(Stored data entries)
*** Block opens ***

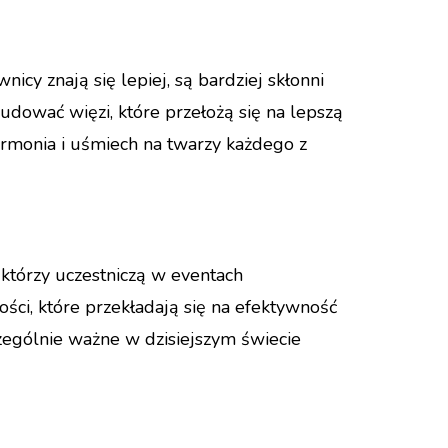
cy znają się lepiej, są bardziej skłonni
dować więzi, które przełożą się na lepszą
armonia i uśmiech na twarzy każdego z
 którzy uczestniczą w eventach
ości, które przekładają się na efektywność
zególnie ważne w dzisiejszym świecie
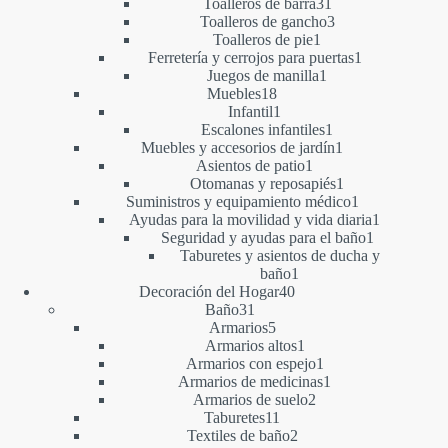
productos
31
Toalleros de barra
31
productos
3
Toalleros de gancho
3
1
productos
Toalleros de pie
1
producto
1
Ferretería y cerrojos para puertas
1
1
producto
Juegos de manilla
1
18
producto
Muebles
18
productos
1
Infantil
1
producto
1
Escalones infantiles
1
producto
1
Muebles y accesorios de jardín
1
1
producto
Asientos de patio
1
producto
1
Otomanas y reposapiés
1
producto
1
Suministros y equipamiento médico
1
producto
1
Ayudas para la movilidad y vida diaria
1
1
producto
Seguridad y ayudas para el baño
1
producto
Taburetes y asientos de ducha y
1
baño
1
40
producto
Decoración del Hogar
40
31
productos
Baño
31
productos
5
Armarios
5
productos
1
Armarios altos
1
producto
1
Armarios con espejo
1
producto
1
Armarios de medicinas
1
2
producto
Armarios de suelo
2
11
productos
Taburetes
11
productos
2
Textiles de baño
2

*** Block closes ***

Print each record exactly as it stands, leaving the images out.

§ REPLY TO THE TASK
cy znają się lepiej, są bardziej skłonni
dować więzi, które przełożą się na lepszą
armonia i uśmiech na twarzy każdego z
 którzy uczestniczą w eventach
ości, które przekładają się na efektywność
zególnie ważne w dzisiejszym świecie
productos
31
Toalleros de barra
31
productos
3
Toalleros de gancho
3
1
productos
Toalleros de pie
1
producto
1
Ferretería y cerrojos para puertas
1
1
producto
Juegos de manilla
1
18
producto
Muebles
18
productos
1
Infantil
1
producto
1
Escalones infantiles
1
producto
1
Muebles y accesorios de jardín
1
1
producto
Asientos de patio
1
producto
1
Otomanas y reposapiés
1
producto
1
Suministros y equipamiento médico
1
producto
1
Ayudas para la movilidad y vida diaria
1
1
producto
Seguridad y ayudas para el baño
1
producto
Taburetes y asientos de ducha y
1
baño
1
40
producto
Decoración del Hogar
40
31
productos
Baño
31
productos
5
Armarios
5
productos
1
Armarios altos
1
producto
1
Armarios con espejo
1
producto
1
Armarios de medicinas
1
2
producto
Armarios de suelo
2
11
productos
Taburetes
11
productos
2
Textiles de baño
2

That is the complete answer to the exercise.